Feelings of guilt or self-blame can fuel OCD symptoms, particularly when linked to perceived failures or moral transgressions. Individuals with OCD may experience intense guilt over minor mistakes or perceived wrongdoing, leading to compulsive behaviors aimed at alleviating guilt or preventing harm. This cycle of guilt and compulsions can exacerbate OCD symptoms and contribute to feelings of shame and inadequacy.

4. Perfectionism

Unrealistic standards and a constant need for perfection can heighten OCD symptoms as individuals strive to meet impossible expectations. The relentless pursuit of flawlessness can trigger obsessions related to symmetry, orderliness, or cleanliness, leading to compulsive rituals aimed at achieving unattainable standards. This perfectionistic mindset exacerbates anxiety and distress, perpetuating the cycle of OCD.

5. Thought-action fusion

Believing that having certain thoughts is equivalent to taking action can intensify OCD symptoms and increase anxiety levels. This cognitive distortion can lead individuals to interpret intrusive thoughts as meaningful or dangerous, triggering compulsive rituals to neutralize perceived threats. For example, someone with OCD may believe that having a violent thought makes them capable of committing harm, leading to compulsive behaviors aimed at preventing harm or seeking reassurance.

6. Skimping on sleep

Inadequate sleep can affect cognitive performance and emotional stability, making it difficult to successfully treat OCD symptoms. Disrupted sleep patterns can exacerbate intrusive thoughts and increase anxiety levels, leading to heightened distress and difficulty coping with obsessions and compulsions. Prioritizing proper sleep hygiene and getting therapy for sleep problems can help OCD sufferers manage their symptoms and enhance their overall well-being.

7. Unhealthy habits

Engaging in unhealthy coping mechanisms, such as substance abuse, avoidance behaviors, or self-isolation, can worsen OCD symptoms and perpetuate the cycle of OCD. These maladaptive strategies provide temporary relief from anxiety but ultimately reinforce obsessions and compulsions, making it harder to break free from the grip of OCD. Seeking healthier coping mechanisms, such as mindfulness meditation, physical exercise, or creative expression, can support long-term recovery and improve quality of life.

How is OCD treated?

OCD can’t be cured, but it can be managed with different methods like therapy, medication, and lifestyle changes. One popular therapy for OCD is called cognitive-behavioral therapy (CBT), especially a type called exposure and response prevention (ERP). In ERP, people face their fears gradually and learn not to do their compulsive behaviors, which helps them handle uncertainty and feel less anxious.

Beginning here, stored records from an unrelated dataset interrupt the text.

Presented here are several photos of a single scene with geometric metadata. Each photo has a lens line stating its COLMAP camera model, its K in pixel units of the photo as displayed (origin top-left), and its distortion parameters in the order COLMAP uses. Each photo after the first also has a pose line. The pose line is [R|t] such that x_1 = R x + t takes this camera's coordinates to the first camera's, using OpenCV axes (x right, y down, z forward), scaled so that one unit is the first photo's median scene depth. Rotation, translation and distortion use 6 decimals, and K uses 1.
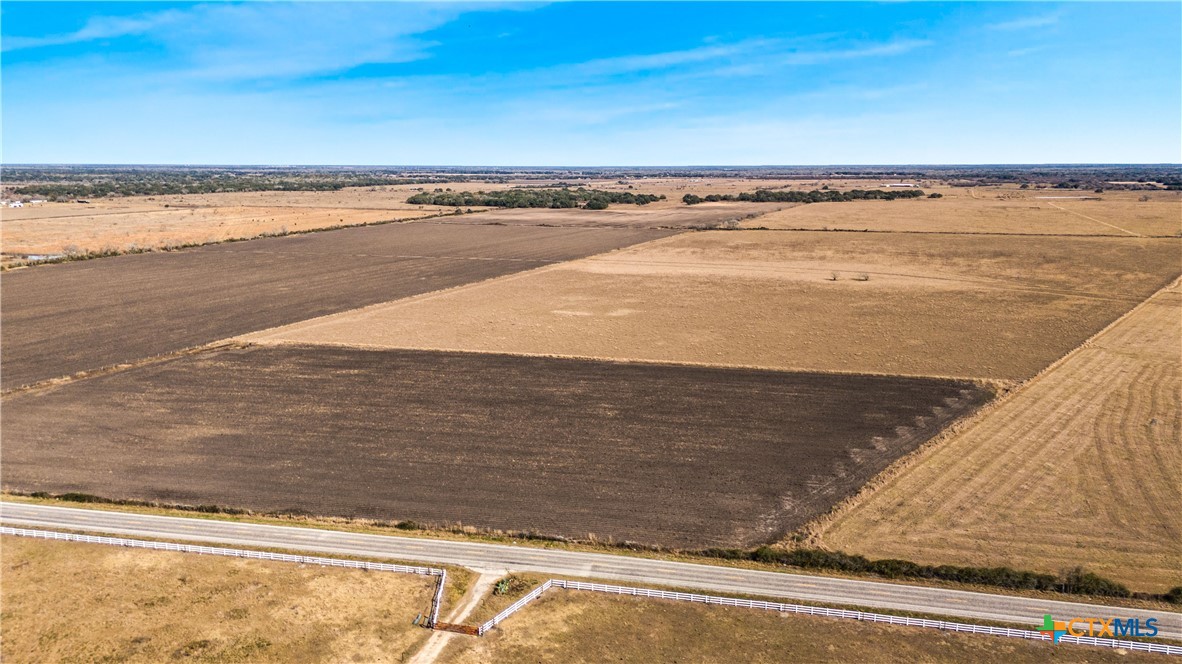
lens RADIAL K [[859.0, 0, 590.3], [0, 859.0, 325.9], [0, 0, 1]] dist [0.070296, -0.057141]
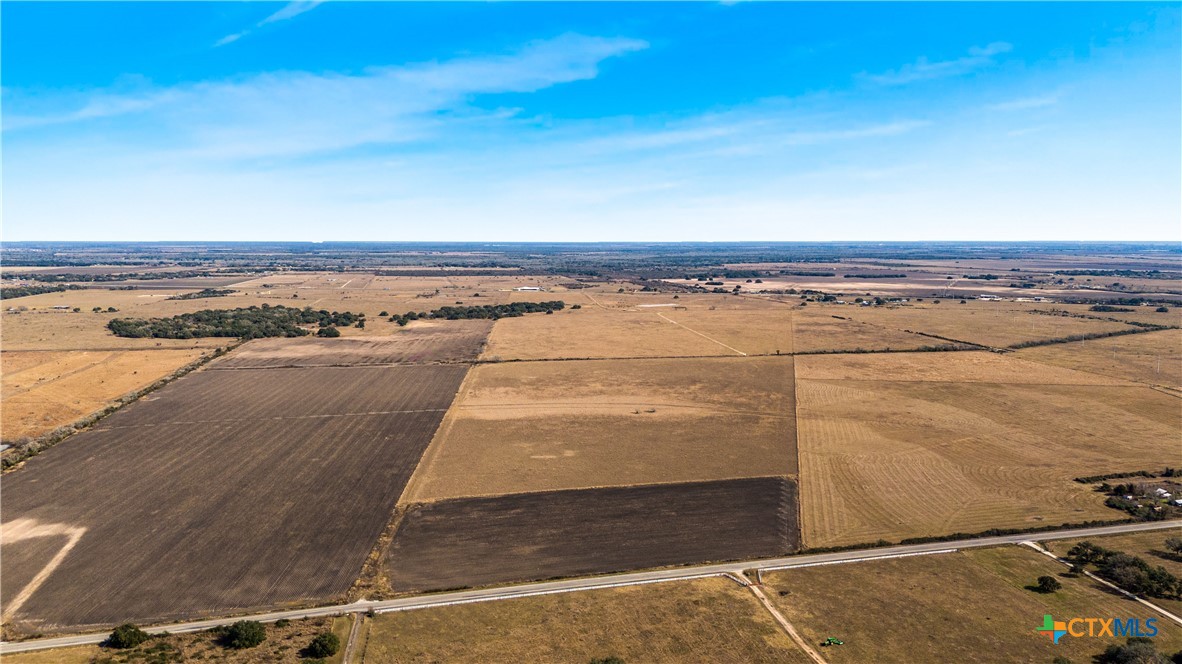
lens RADIAL K [[859.0, 0, 594.7], [0, 859.0, 332.0], [0, 0, 1]] dist [0.070296, -0.057141]
pose [[0.886365, -0.045748, 0.460722, -0.682172], [0.082219, 0.994843, -0.059394, -0.147489], [-0.455629, 0.090525, 0.885555, -0.550287]]
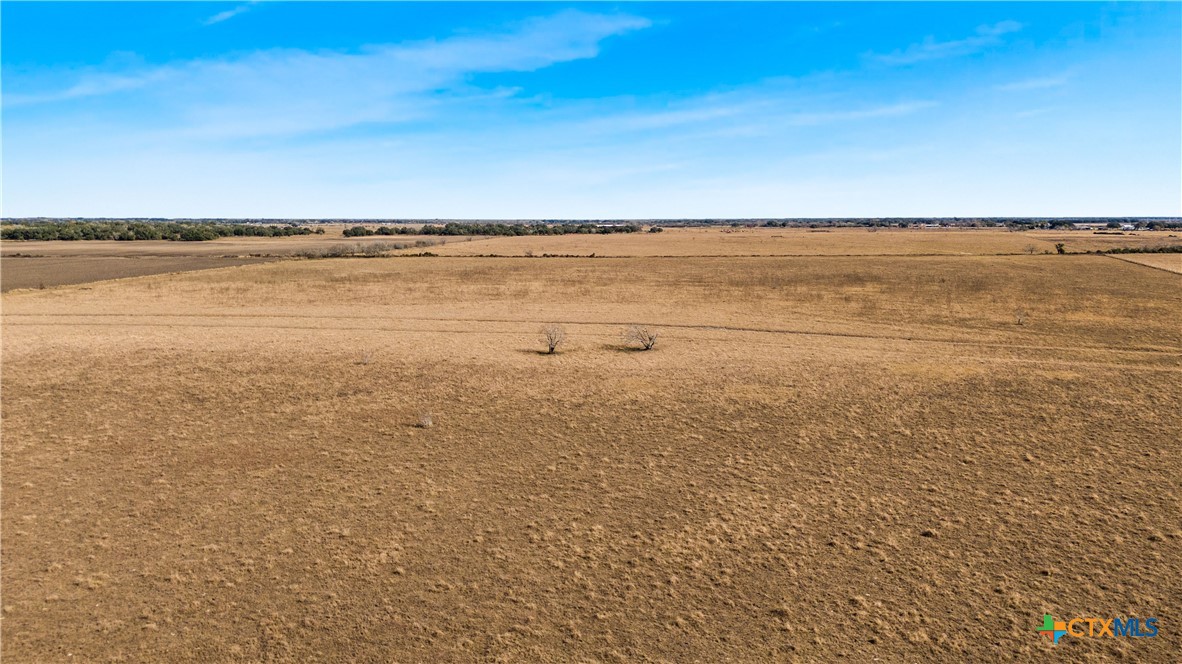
lens RADIAL K [[859.0, 0, 602.5], [0, 859.0, 334.1], [0, 0, 1]] dist [0.070296, -0.057141]
pose [[0.942156, -0.042487, 0.332470, 0.248426], [0.060124, 0.997267, -0.042936, -0.057189], [-0.329737, 0.060442, 0.942136, 0.885378]]
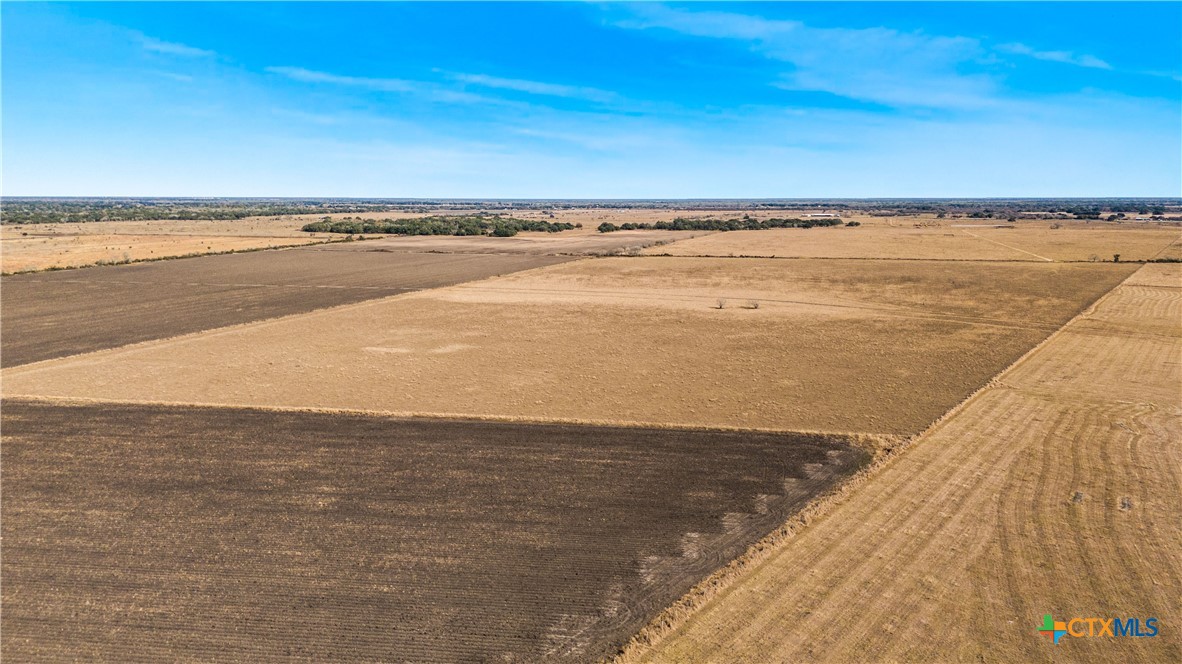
lens RADIAL K [[859.0, 0, 586.4], [0, 859.0, 326.1], [0, 0, 1]] dist [0.070296, -0.057141]
pose [[0.997654, -0.009325, 0.067822, 0.108217], [0.011829, 0.999259, -0.036622, -0.005692], [-0.067430, 0.037339, 0.997025, 0.171344]]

Medicines like selective serotonin reuptake inhibitors (SSRIs) might also help with OCD by balancing certain chemicals in the brain. Along with therapy and medicine, making changes in your life like finding ways to manage stress, exercising regularly, and getting good sleep can also help you feel better and manage OCD symptoms in the long run.

Avoid the things that make OCD worse

To make OCD less troublesome, it’s important to take care of yourself and find ways to manage stress. Doing regular exercise, practicing mindfulness and relaxation, and living healthily can all help make OCD symptoms less severe. Also, getting support from mental health experts and having people who understand you can make dealing with OCD easier.

Knowing what makes OCD worse is key to handling it well. People with OCD can improve how they feel and make their symptoms less intense by recognizing and dealing with triggers like stress, guilt, and wanting everything to be perfect. With the right help and support, it’s possible to overcome the challenges of OCD and live a fulfilling life.